Strict liability is liability which is imposed without the claimant having to prove that the defendant was at fault. In both cases the claims were made under section 2 of the Animal Act 1971 – damage caused by a domesticated animal. There are varying degrees of damage depending on the usual characteristics of the animal in certain circumstances.

In Goldsmith, the claimant was riding a borrowed horse when she fell off after the horse spooked and vigorously bucked. She suffered serious facial injuries when the horse stepped on her on the ground. The defendant had previously warned her that the horse required an experienced rider, which he relied on as a defence under section 5 of the Act as the claimant had “voluntarily accepted” the risk associated with riding the horse.

While the claimant conceded she had voluntarily accepted the risk of the horse bucking if it was frightened, she argued that she did not voluntarily accept the degree and violence of the bucking so that even an experienced rider could be injured.

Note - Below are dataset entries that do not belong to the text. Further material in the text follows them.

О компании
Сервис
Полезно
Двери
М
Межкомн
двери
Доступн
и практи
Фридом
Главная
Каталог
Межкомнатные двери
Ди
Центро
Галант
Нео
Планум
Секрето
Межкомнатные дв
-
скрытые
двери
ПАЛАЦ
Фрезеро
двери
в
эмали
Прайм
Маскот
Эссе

The judge rejected her argument, holding the claimant could not voluntarily accept that the horse might only buck to a certain degree.

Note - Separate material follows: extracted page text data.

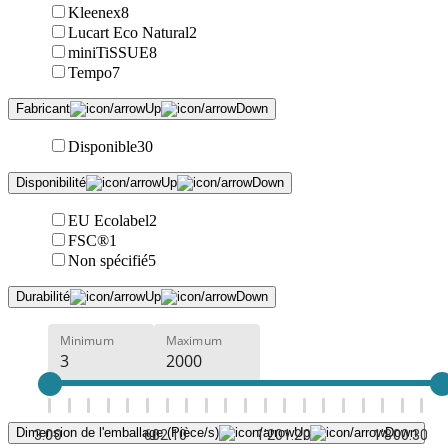
Kleenex
8
Lucart Eco Natural
2
miniTiSSUE
8
Tempo
7
Fabricant
Disponible
30
Disponibilité
EU Ecolabel
2
FSC®
1
Non spécifié
5
Durabilité
Minimum
Maximum
Dimension de l'emballage (Pièce/s)
3.00
602.10
1'201.20
1'800.30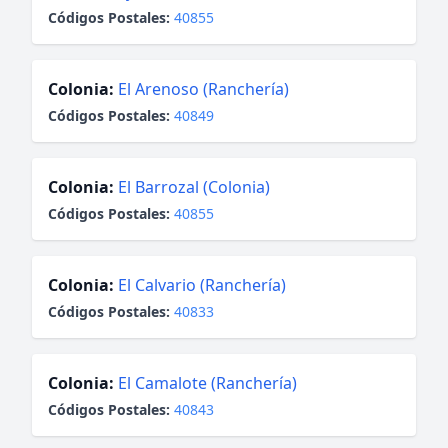
Códigos Postales:
40855
Colonia:
El Arenoso (Ranchería)
Códigos Postales:
40849
Colonia:
El Barrozal (Colonia)
Códigos Postales:
40855
Colonia:
El Calvario (Ranchería)
Códigos Postales:
40833
Colonia:
El Camalote (Ranchería)
Códigos Postales:
40843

A similar judgement was passed in Bodey v Hall. The claimant was helping out with a friend’s pony and trap when the pony spooked, throwing both the claimant and defendant out of the trap. The claimant was not wearing a helmet. She suffered serious injuries and brought a claim under section 2 of the Act and a claim for contributory negligence. The judge applied the same principals as in Goldsmith, the claimant was an experienced horsewoman and would know that a horse could spook violently when frightened. She had voluntarily accepted the risk so a defence was available under section 5 of the Act. The judge decided that there was no contributory negligence from the defendant’s failure to insist that the claimant wore a helmet. The claimant was experienced enough to know that a helmet was sensible if not habitual for drivers and grooms out in traps.

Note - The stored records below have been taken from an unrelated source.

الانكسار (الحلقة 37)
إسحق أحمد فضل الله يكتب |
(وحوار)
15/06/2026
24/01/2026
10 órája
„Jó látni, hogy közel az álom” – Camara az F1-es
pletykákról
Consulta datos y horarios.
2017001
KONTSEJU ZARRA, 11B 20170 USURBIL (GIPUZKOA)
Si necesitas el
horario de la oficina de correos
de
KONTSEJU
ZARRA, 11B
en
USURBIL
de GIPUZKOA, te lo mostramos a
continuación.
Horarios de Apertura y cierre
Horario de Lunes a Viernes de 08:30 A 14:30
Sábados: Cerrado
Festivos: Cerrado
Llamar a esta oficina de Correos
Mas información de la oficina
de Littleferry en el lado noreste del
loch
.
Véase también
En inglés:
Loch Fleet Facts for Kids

Although both claims were dismissed and are circumstance specific, the advice for anyone contemplating sharing, loaning or just offering a casual ride is to be completely upfront and honest about the horse’s nature so as to allow the rider to make a decision whether or not to proceed. Riders should be honest about their own ability and aware of the dangers because by voluntarily accepting the associated risks they accept the full range of a horse’s reactions, from the gentle to the uncontrolled and violent.